▸ **Exercise description**: Give again, word for word, every line in the entries below from the line with "right ear: (292, 298)" up to and including the line with "right hip: (223, 312)", and no other line.

▸ **Recorded data**:
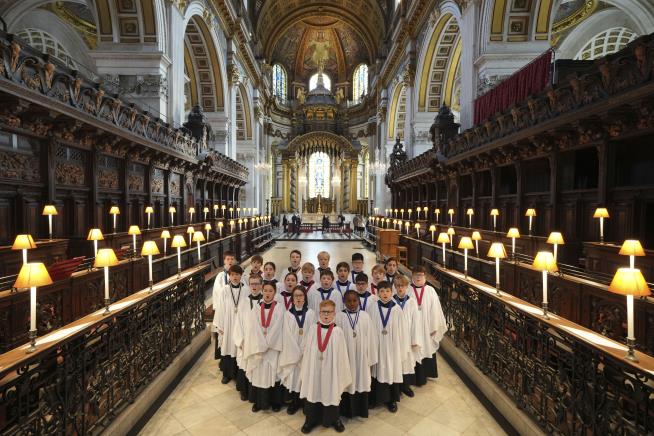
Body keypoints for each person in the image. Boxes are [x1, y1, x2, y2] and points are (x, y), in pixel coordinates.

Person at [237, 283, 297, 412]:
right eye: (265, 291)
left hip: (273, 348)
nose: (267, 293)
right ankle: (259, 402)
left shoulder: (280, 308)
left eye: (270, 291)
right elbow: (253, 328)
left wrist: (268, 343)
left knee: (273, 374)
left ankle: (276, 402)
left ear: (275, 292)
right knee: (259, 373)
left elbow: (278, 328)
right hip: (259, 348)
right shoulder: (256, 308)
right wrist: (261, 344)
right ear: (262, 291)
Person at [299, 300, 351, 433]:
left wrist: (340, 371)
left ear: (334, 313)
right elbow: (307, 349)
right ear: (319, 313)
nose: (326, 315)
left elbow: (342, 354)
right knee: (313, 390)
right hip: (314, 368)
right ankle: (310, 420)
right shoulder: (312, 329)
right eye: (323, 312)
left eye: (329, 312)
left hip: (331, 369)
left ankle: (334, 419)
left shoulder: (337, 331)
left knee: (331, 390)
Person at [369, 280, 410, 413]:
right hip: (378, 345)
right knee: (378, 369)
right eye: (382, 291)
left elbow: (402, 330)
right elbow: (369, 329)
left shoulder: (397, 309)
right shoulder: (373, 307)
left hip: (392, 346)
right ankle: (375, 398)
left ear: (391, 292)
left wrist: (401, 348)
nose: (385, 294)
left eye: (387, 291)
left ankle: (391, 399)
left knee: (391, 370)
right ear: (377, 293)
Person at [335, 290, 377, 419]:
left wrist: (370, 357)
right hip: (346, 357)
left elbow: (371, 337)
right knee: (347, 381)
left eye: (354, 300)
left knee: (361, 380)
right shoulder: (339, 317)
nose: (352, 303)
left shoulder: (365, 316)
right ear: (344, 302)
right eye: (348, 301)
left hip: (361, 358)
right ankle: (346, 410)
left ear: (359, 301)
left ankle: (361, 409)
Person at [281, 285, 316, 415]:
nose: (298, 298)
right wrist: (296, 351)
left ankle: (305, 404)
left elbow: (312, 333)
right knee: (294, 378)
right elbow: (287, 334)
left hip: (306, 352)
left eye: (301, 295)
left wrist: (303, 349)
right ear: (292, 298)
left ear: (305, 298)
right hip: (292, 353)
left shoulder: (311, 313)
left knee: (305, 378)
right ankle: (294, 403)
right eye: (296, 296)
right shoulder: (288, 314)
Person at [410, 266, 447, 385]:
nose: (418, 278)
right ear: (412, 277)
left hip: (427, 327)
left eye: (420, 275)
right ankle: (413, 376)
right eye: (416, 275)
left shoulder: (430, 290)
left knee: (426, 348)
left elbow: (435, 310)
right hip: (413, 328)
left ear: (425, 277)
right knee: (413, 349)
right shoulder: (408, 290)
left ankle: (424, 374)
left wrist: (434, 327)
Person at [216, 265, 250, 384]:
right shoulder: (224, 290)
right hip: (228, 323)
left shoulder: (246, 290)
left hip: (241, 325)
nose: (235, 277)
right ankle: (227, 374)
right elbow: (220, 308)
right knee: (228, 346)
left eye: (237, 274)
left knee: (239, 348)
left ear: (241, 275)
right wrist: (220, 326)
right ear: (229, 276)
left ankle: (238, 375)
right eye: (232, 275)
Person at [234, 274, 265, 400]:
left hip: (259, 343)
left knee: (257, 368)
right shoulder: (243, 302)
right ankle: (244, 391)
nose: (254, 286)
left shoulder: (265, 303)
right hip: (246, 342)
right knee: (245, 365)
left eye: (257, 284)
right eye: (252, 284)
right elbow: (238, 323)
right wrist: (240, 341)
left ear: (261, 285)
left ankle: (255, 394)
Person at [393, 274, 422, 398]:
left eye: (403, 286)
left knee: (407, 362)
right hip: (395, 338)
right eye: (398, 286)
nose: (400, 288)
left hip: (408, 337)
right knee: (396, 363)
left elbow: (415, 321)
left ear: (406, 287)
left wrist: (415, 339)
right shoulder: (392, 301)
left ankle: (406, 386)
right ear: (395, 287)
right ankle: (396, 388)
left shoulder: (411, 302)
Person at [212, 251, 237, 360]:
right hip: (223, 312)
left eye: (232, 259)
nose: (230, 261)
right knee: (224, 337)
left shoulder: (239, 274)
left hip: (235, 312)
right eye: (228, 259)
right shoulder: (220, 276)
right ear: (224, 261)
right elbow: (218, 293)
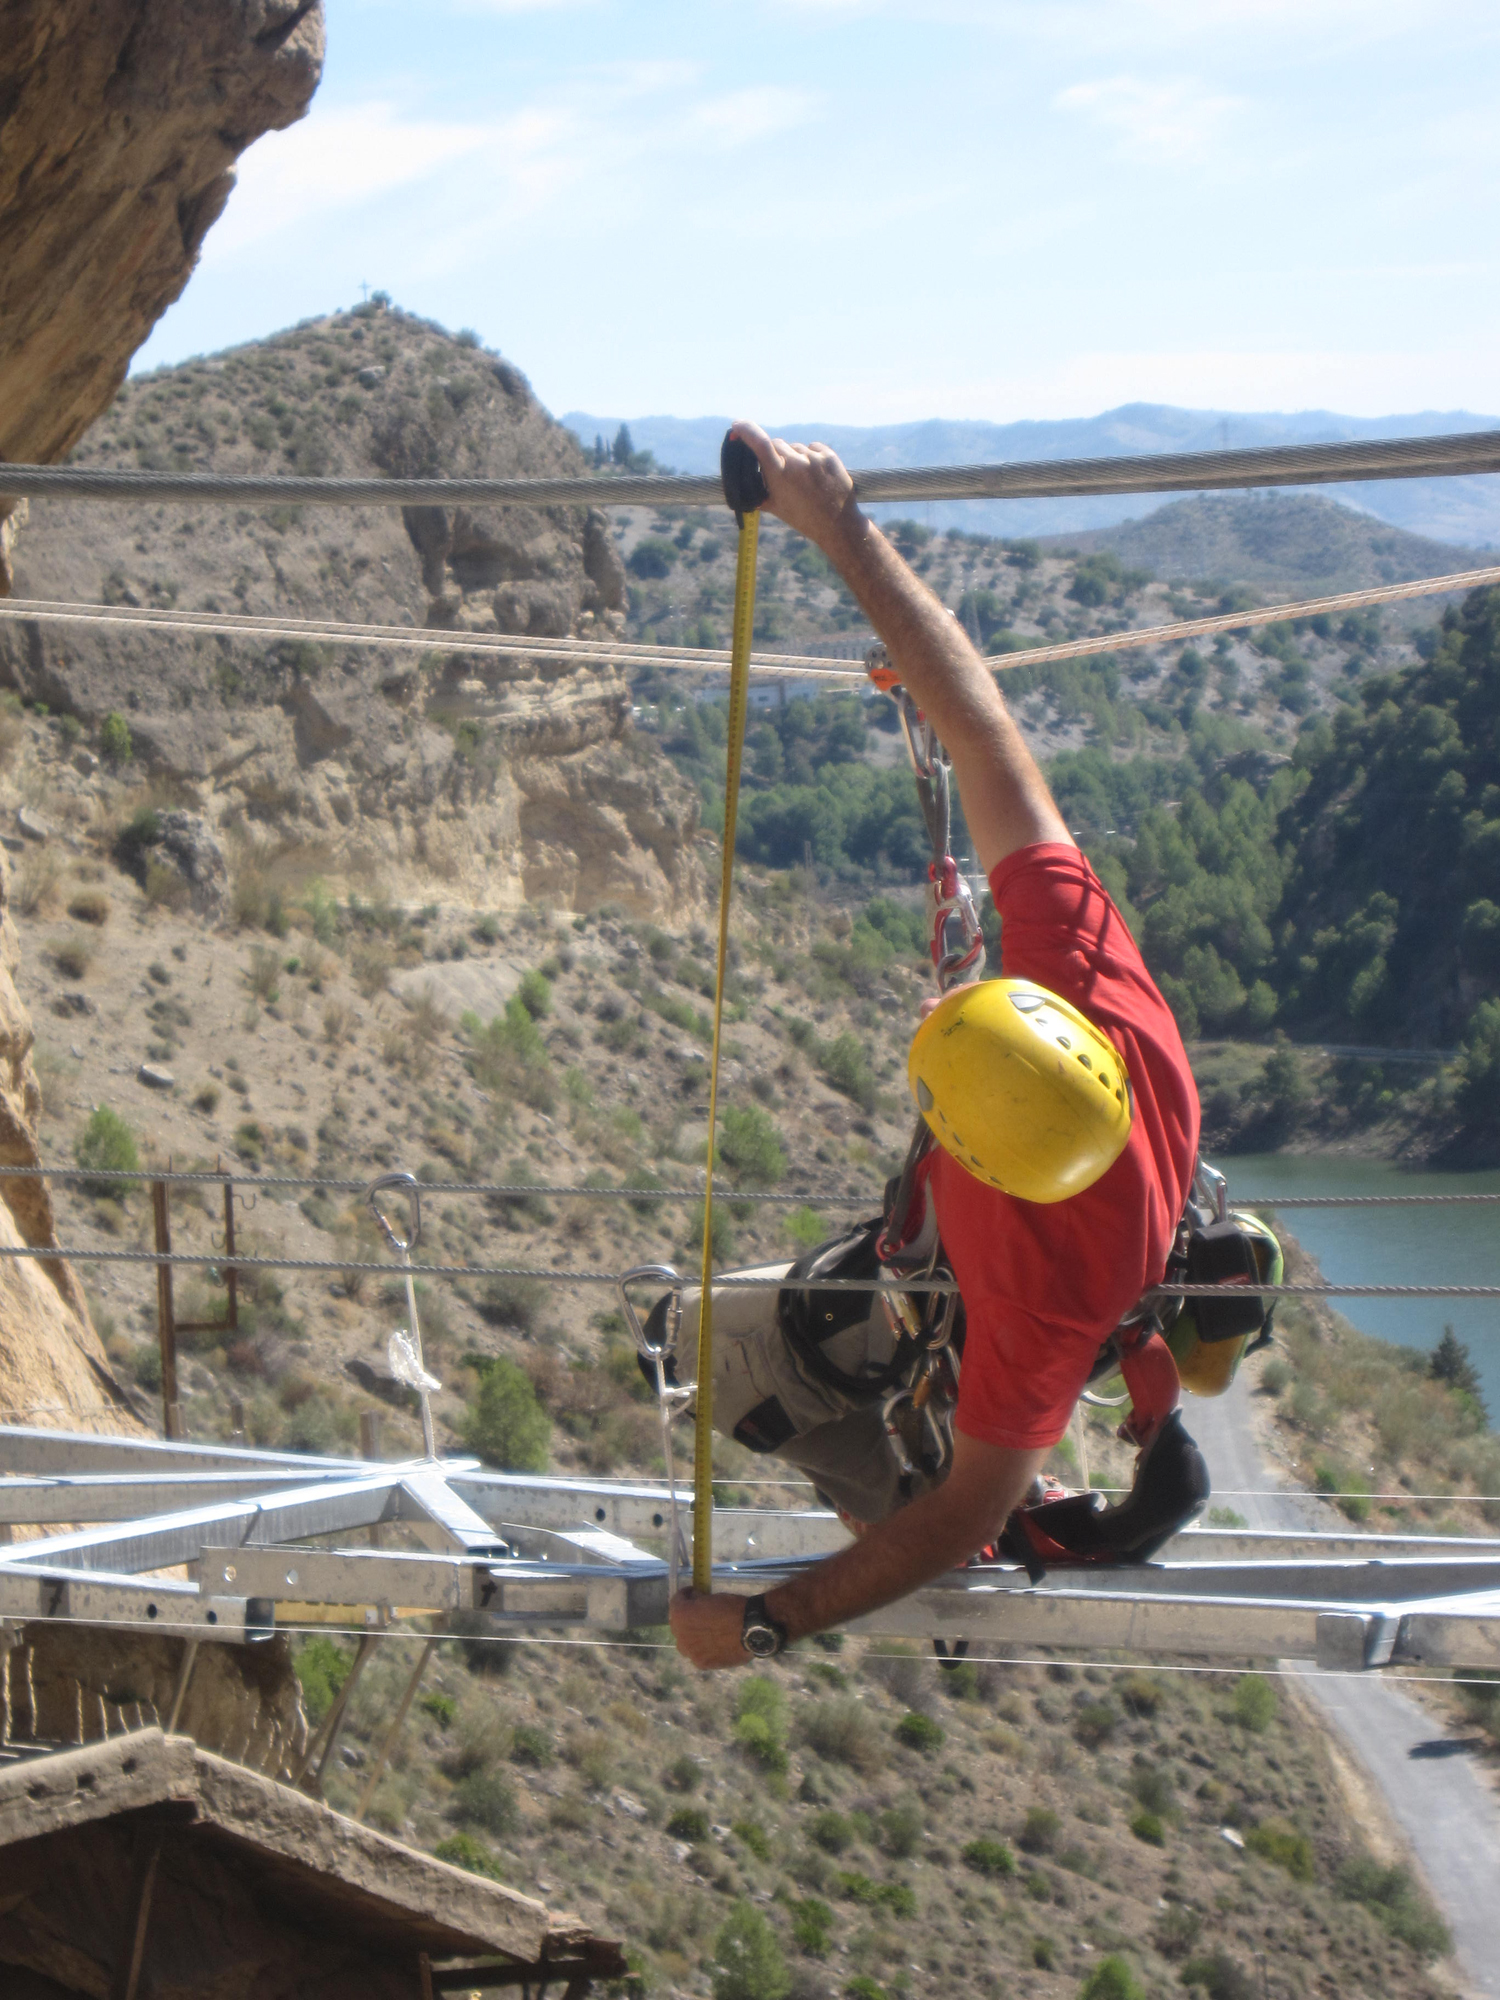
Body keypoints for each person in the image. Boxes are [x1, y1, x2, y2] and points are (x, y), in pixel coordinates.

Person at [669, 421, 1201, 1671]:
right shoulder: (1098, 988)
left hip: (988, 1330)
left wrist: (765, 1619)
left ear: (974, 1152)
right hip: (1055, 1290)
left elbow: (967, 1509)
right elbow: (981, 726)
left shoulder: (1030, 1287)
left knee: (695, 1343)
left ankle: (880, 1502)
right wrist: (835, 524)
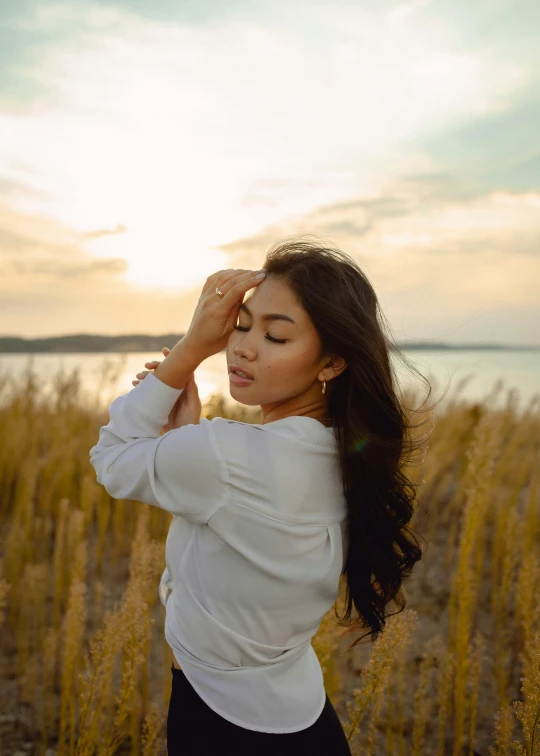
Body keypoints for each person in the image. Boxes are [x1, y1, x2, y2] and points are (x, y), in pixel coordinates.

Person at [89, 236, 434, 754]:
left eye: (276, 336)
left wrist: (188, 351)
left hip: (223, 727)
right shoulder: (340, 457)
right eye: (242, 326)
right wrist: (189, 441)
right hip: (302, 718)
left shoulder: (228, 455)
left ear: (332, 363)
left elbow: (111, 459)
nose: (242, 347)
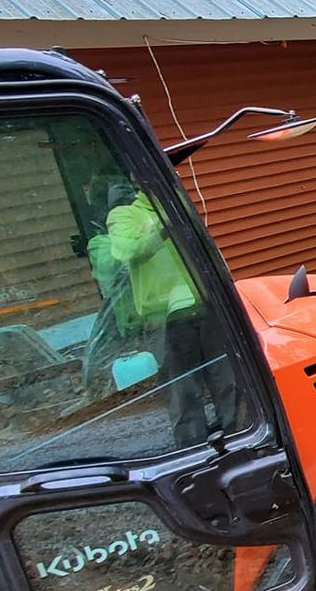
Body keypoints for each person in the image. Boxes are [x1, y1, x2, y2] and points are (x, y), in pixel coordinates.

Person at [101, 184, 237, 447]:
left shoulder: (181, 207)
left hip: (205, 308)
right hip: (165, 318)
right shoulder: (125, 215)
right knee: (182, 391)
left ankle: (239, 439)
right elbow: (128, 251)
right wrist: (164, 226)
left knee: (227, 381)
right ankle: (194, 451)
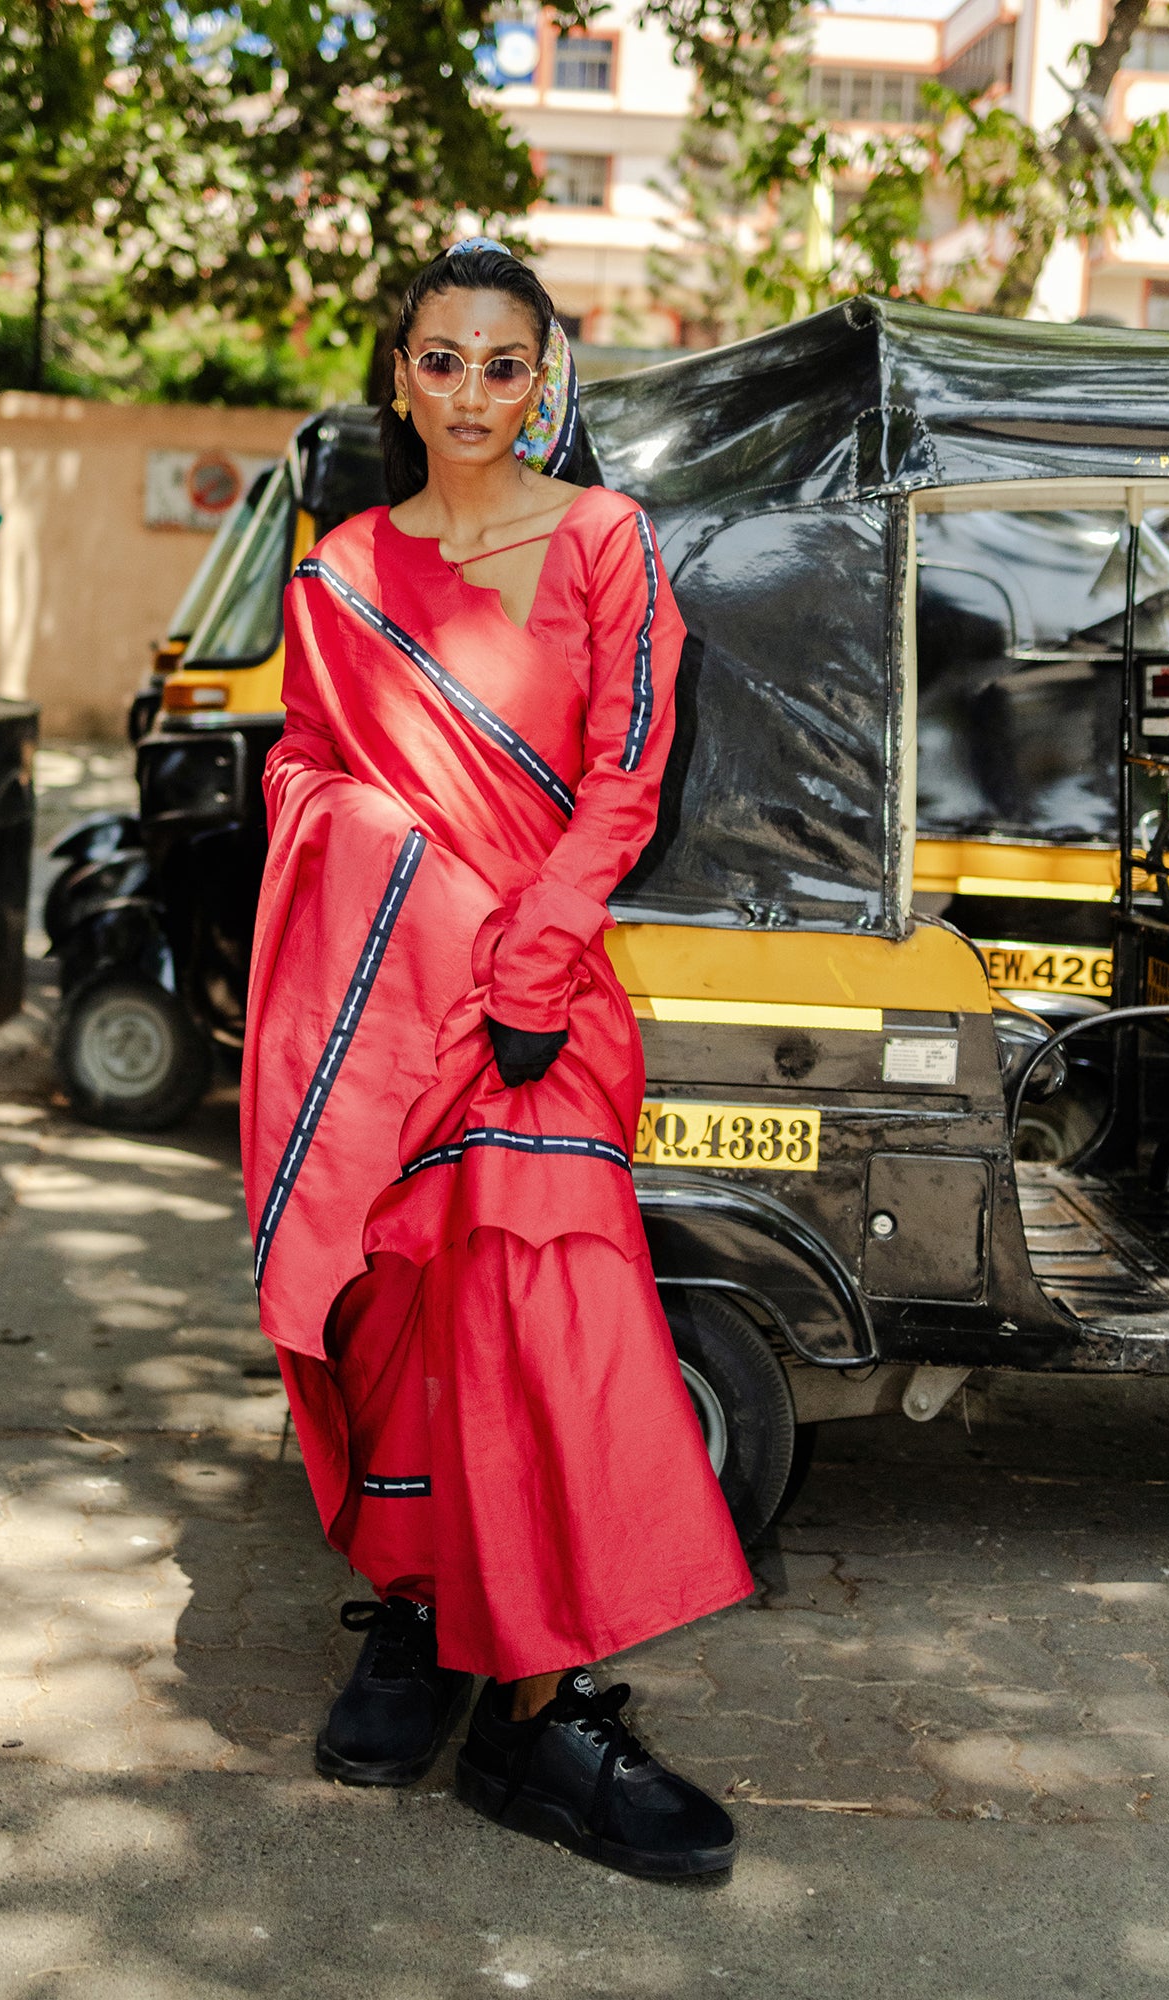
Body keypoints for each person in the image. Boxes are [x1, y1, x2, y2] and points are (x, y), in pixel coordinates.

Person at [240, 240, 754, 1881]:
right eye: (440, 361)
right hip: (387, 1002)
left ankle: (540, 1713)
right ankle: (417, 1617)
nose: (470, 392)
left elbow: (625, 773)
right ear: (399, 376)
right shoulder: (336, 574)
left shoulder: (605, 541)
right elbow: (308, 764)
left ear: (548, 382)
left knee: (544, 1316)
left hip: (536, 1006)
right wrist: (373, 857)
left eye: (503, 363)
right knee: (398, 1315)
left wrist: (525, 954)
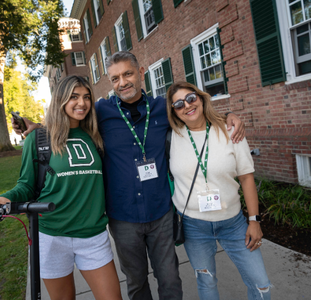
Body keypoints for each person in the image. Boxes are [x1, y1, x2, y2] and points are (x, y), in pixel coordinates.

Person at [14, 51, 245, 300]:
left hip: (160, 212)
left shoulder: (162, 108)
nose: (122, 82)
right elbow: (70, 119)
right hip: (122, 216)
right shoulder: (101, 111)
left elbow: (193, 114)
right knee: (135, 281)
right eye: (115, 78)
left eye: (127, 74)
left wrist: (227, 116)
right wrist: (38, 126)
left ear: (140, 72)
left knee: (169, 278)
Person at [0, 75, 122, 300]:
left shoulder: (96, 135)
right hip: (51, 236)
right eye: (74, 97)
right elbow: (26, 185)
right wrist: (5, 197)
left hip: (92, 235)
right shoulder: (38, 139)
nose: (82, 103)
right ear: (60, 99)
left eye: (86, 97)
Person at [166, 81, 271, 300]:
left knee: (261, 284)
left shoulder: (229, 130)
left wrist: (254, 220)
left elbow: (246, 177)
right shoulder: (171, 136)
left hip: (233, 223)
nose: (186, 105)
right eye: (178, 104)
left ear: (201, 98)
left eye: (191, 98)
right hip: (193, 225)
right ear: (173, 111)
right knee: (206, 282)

▸ **Written response**:
right ear: (292, 298)
left ear: (305, 298)
right hip: (292, 353)
left shoulder: (311, 313)
left knee: (305, 378)
right ankle: (294, 403)
right eye: (296, 296)
right shoulder: (288, 314)
Person at [410, 266, 447, 385]:
nose: (418, 278)
right ear: (412, 277)
left hip: (427, 327)
left eye: (420, 275)
right ankle: (413, 376)
right eye: (416, 275)
left shoulder: (430, 290)
left knee: (426, 348)
left elbow: (435, 310)
right hip: (413, 328)
left ear: (425, 277)
right knee: (413, 349)
right shoulder: (408, 290)
left ankle: (424, 374)
left wrist: (434, 327)
Person at [216, 265, 250, 384]:
right shoulder: (224, 290)
right hip: (228, 323)
left shoulder: (246, 290)
left hip: (241, 325)
nose: (235, 277)
right ankle: (227, 374)
right elbow: (220, 308)
right knee: (228, 346)
left eye: (237, 274)
left knee: (239, 348)
left ear: (241, 275)
right wrist: (220, 326)
right ear: (229, 276)
left ankle: (238, 375)
right eye: (232, 275)
Person at [234, 274, 265, 400]:
left hip: (259, 343)
left knee: (257, 368)
right shoulder: (243, 302)
right ankle: (244, 391)
nose: (254, 286)
left shoulder: (265, 303)
right hip: (246, 342)
right knee: (245, 365)
left eye: (257, 284)
right eye: (252, 284)
right elbow: (238, 323)
right wrist: (240, 341)
left ear: (261, 285)
left ankle: (255, 394)
Person at [393, 274, 422, 398]:
left eye: (403, 286)
left knee: (407, 362)
right hip: (395, 338)
right eye: (398, 286)
nose: (400, 288)
left hip: (408, 337)
right knee: (396, 363)
left elbow: (415, 321)
left ear: (406, 287)
left wrist: (415, 339)
right shoulder: (392, 301)
left ankle: (406, 386)
right ear: (395, 287)
right ankle: (396, 388)
left shoulder: (411, 302)
Person at [212, 251, 237, 360]:
right hip: (223, 312)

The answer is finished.